A-ha momentsPosted: August 10, 2012
It was raining as I entered Brisbane, and I suddenly felt immensely conscious of the extremely ungroomed appearance of both driver and vehicle when I rolled up to a carwash and enquired as to cost of a quick once-over. Peering through cruddy windows with sundry items pressed up against them, the owner looked doubtful about both his ability and desire to make an impact, but feeling sorry for the customer who appeared to have suffered at the lack of a mirror and grown a nice mono-brow, generously agreed to have a go at the exterior only.
Checking into the Sofitel, I encountered a similar reception from the young concierge who didnt want me leaving the car within direct or peripheral vision of any other guest. The overly mirrored lift, and highly groomed liftees had me shrinking to the corner and looking forward to level 18. A lift shutdown soon after confined me to my floor for the next hour without clean city clothes, during which I reflected on my 5522 km odyssey and arrived at some conclusions.
Awakening 1: The romantic and lofty plans I had of tearing off into the desert for weeks at a time to take incredible shots were likely curtailed by the persistent sciatica that came with solo responsibility at the bridge.
Awakening 2: Must take more time to go places. Less drive time provides keys to the replica castle and other great attractions.
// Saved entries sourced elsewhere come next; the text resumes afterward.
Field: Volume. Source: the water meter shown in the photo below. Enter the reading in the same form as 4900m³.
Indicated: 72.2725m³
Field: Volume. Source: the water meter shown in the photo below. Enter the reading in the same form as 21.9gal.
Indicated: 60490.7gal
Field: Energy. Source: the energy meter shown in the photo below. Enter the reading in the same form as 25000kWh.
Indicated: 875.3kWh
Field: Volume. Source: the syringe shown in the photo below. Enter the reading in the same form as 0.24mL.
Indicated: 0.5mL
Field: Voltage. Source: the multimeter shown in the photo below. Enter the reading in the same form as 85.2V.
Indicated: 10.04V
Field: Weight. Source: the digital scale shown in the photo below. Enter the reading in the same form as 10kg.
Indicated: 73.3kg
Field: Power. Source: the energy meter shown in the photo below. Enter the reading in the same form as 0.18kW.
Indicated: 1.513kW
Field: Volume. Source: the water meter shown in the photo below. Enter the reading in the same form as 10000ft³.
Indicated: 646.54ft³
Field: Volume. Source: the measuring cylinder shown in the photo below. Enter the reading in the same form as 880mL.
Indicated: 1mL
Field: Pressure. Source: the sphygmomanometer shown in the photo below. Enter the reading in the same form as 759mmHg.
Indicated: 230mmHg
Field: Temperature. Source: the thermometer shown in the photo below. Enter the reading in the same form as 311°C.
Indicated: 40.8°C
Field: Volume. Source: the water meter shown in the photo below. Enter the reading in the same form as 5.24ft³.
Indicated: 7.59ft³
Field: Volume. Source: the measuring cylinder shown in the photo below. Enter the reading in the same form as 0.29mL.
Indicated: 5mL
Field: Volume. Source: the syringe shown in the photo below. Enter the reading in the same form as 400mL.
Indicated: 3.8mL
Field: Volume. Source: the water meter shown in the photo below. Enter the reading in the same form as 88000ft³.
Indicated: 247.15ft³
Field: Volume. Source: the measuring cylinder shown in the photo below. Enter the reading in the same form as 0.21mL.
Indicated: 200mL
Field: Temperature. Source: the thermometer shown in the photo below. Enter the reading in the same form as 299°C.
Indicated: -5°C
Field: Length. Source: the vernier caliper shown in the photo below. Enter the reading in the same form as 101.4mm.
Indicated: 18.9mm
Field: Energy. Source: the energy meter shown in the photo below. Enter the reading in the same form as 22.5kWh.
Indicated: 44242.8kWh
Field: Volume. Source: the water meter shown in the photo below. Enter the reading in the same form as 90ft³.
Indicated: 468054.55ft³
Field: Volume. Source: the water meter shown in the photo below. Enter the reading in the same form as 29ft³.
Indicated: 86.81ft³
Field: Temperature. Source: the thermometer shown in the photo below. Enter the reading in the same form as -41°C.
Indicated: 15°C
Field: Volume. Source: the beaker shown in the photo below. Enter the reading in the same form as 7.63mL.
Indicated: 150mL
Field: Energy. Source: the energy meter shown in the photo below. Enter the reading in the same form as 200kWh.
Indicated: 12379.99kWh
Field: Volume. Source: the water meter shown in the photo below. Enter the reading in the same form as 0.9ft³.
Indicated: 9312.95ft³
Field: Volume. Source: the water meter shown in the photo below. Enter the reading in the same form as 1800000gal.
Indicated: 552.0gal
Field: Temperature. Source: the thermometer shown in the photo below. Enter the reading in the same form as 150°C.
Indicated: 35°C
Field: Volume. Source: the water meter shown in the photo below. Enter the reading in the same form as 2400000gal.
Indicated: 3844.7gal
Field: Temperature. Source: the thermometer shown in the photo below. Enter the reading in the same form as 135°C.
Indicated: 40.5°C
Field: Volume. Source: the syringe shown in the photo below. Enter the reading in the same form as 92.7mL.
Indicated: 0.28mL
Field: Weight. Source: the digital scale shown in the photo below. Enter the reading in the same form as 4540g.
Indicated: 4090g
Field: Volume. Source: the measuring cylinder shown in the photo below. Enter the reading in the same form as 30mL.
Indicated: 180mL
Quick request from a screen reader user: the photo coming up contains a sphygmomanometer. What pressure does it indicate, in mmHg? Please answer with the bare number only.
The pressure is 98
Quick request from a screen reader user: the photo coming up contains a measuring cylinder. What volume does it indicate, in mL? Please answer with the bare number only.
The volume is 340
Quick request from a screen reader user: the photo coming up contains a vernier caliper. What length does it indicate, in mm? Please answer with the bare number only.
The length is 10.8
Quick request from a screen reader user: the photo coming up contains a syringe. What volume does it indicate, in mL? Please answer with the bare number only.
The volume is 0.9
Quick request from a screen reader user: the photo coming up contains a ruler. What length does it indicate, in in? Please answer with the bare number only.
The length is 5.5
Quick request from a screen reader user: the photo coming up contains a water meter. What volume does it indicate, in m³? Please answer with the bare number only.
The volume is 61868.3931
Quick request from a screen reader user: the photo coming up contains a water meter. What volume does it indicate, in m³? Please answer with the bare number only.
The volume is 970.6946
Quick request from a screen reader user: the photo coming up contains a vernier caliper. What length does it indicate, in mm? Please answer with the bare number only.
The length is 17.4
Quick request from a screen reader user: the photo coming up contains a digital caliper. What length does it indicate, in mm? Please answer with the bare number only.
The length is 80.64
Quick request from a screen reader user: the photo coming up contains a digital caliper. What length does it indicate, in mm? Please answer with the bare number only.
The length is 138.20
Awakening 3: It only took two days to start talking to myself, OUT LOUD – early onset dementia previously joked about potentially imminent. Don’t be surprised when I greet you with “…and you are??”
Awakening 4: The apparent flush of health visible in the rear view mirror, leading one to conclude road life suited one, was in fact natures soft focus through a sheen of fine dust.
Awakening 5: Any place that has a sign out saying ‘Best coffee in the [locality]’ doesn’t, and never ask a motelier who does the best pub meal.
W flew in, and staggering away from the seafood buffet, I was ready to do it all again.